Patientinnen und Patienten sollen selbst entscheiden können, welche Dokumente für wen sichtbar sind. Das klingt zunächst einmal gut, bringt aber das Problem mit sich, dass man sich als Ärztin oder Arzt nie auf die Vollständigkeit der ePA wird verlassen können. Damit einher geht dann auch die Frage nach der Haftung: Wie ist erkennbar, welche Informationen der behandelnden Ärztin oder dem behandelnden Arzt zu einem spezifischen Zeitpunkt vorlagen? Dieses Problem gab und gibt es bisher auch schon, muss aber im Zuge der Etablierung der ePA erneut diskutiert und geklärt werden.

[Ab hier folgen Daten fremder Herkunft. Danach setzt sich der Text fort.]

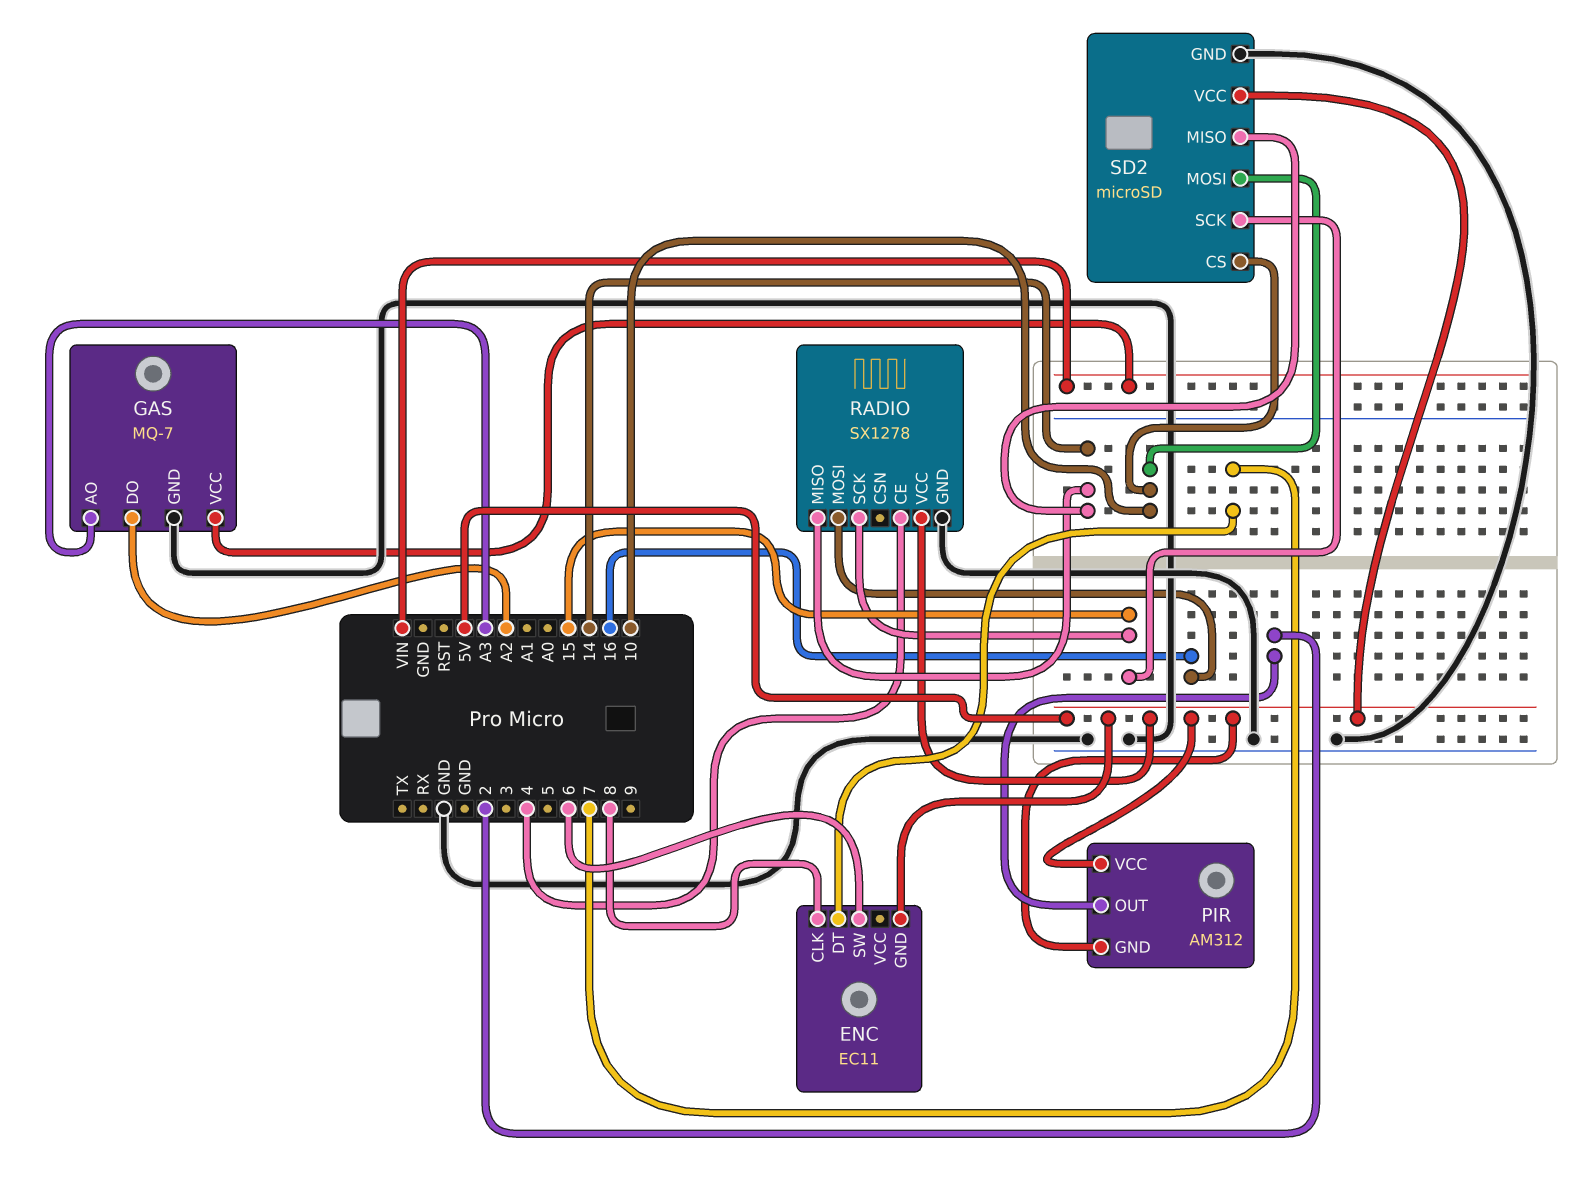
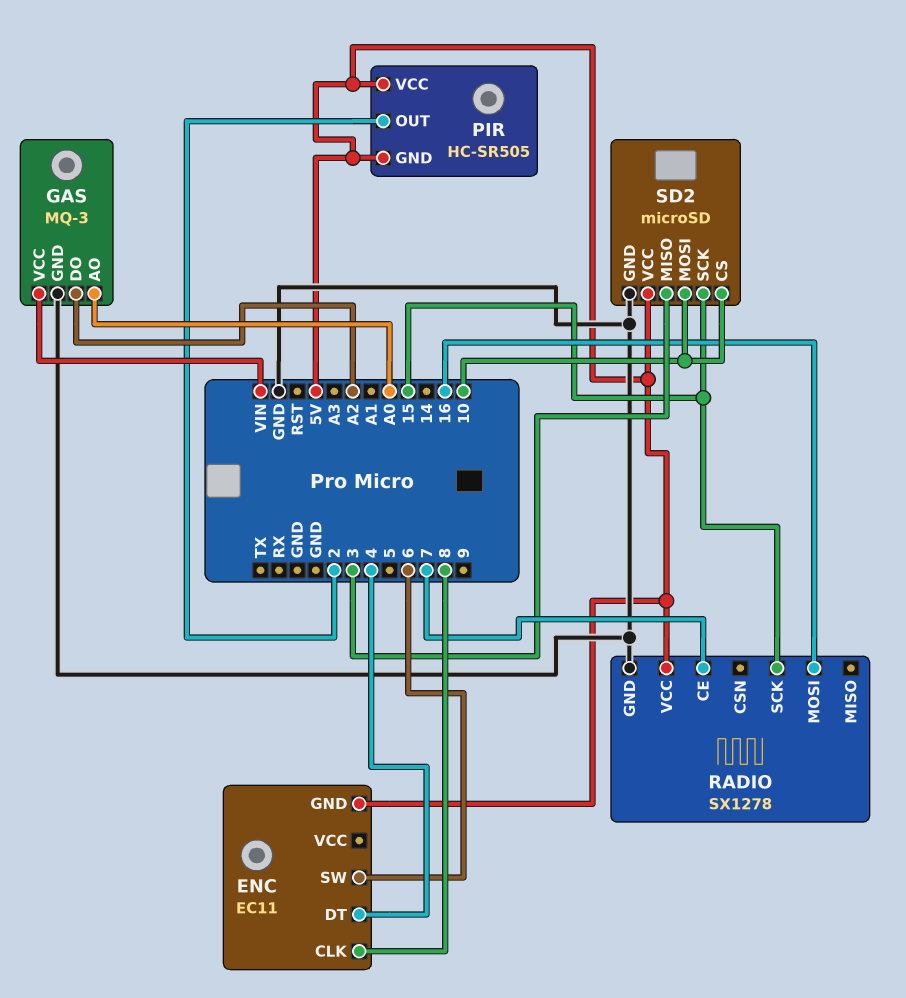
ENC pin DT: 7 -> 4
GAS: MQ-7 -> MQ-3
GAS pin AO: A3 -> A0
PIR: AM312 -> HC-SR505
RADIO pin CE: 4 -> 7
RADIO pin MISO: 14 -> none
SD2 pin MISO: 14 -> 3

In Anbetracht all der Probleme im Umgang mit der ePA, wäre es ein Leichtes, frustriert den Kopf in den Sand zu stecken. Ich bin jedoch davon überzeugt, dass der potenzielle Mehrwert der ePA so groß ist, dass sich der Aufwand im engen Praxisalltag dennoch lohnt. Außerdem wird spätestens durch die Einführung der Opt-out ePA das Thema noch einmal dringlicher. Als Deutscher Hausärzteverband versuchen wir nicht nur die Probleme zu benennen, sondern auch mögliche Lösungsschritte vorzuschlagen – beispielsweise mit dem Eckpunktepapier zur Nutzung der elektronischen Patientenakte im hausärztlichen Versorgungsalltag, welches die AG Digitalisierung im Deutschen Hausärzteverband erarbeitet hat. Unser Ziel bleibt: Wir müssen die ePA zum Laufen bringen – nicht nur auf der Tonspur, sondern vor allem in der Praxis.
Dr. Kristina Spöhrer ist Sprecherin der Arbeitsgruppe Digitalisierung im Deutschen Hausärzteverband.